How do you create a luxury boutique hotel in an artsy colonial town in the high desert of Mexico?
You decide to buy land in Pennsylvania.
At least this is how Casa Misha—in San Miguel de Allende, five hours north of Mexico City—got started. Owners Richard Samuel and Edward George of New York had chosen the keystone state’s Buck’s County as the ideal setting for a second home. Shortly after making this decision, Ed traveled to San Miguel, and, like many visitors, fell in love with the historic town immediately. “Within a week of Ed’s first visit to San Miguel,” explains Richard, “he’d put an offer on a property. That property became Casa Misha.” Richard likes to joke that if Ed had owned a GPS at the time, he would have realized he wasn’t in Pennsylvania and Casa Misha wouldn’t exist.
And what a shame that would be. Located on a quiet cobblestone street in the heart of San Miguel’s Centro district and just two blocks from its lively jardin, Casa Misha, only four years old, is a hidden gem.
Let’s start with San Miguel itself. Set in the mountainous reaches of the Mexican desert, this colorful city of colonial architecture, thermal hot springs, perpetual blossoms and perfect light also has perfect weather, everlasting spring. Declared a UNIESCO World Heritage Site last year, 467-year-old San Miguel de Allende, population 80,000, has an eclectic mix of Mexicans and foreigners. The foreigners aren’t only the tourists and snowbirds who flock here every winter, but also the 8,000 expats who’ve left their old lives behind to immerse themselves year-round in San Miguel’s myriad cultural offerings, climate, and energetic artistic community.
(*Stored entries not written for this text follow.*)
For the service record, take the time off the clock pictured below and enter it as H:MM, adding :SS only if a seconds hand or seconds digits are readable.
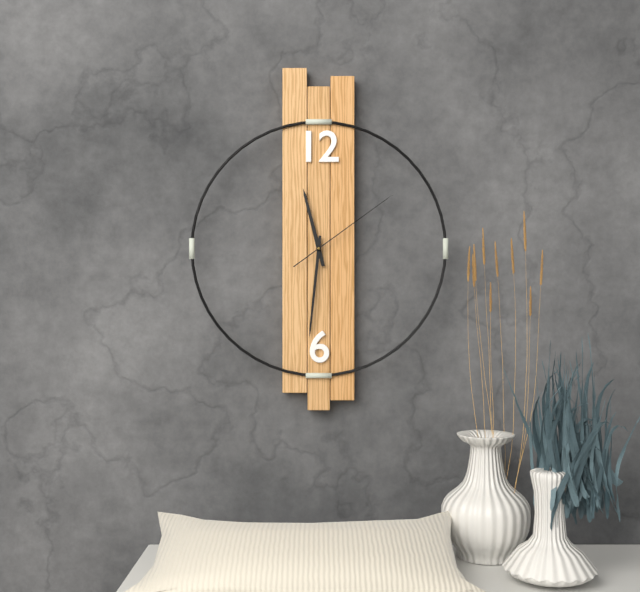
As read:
11:31:09
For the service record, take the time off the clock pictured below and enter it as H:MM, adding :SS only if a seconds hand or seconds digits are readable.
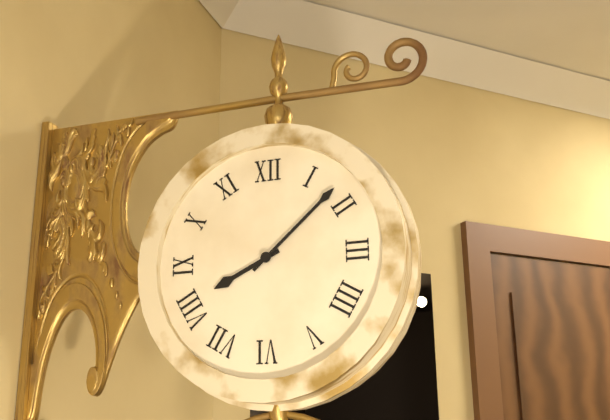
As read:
8:08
Because of the town’s artistic flavorings, many people are looking for something unique in their lodgings. That’s exactly what they’ll find at Casa Misha. Truly earning its reputation as by far the best boutique hotel in San Miguel, the exclusive, first-class establishment features seven elegantly decorated private bedrooms, each handsomely and individually designed with fine English, French and Mexican colonial antiques and lavish furnishings. But lush décor, gourmet cuisine, turn-down service and attentive staff aren’t all that await guests. The hotel is replete with, among other lovely details, roof-top terraces, small and large living rooms full of antiques and leather furniture—ideal for reading, entertaining and movie-watching; gardens dripping with jasmine and orange blossoms; fresh-cut flowers in every room; the sound of water tinkling in courtyard fountains; soft music flowing; and aromas of Ed’s freshly-baked breads and muffins seeping from the kitchen.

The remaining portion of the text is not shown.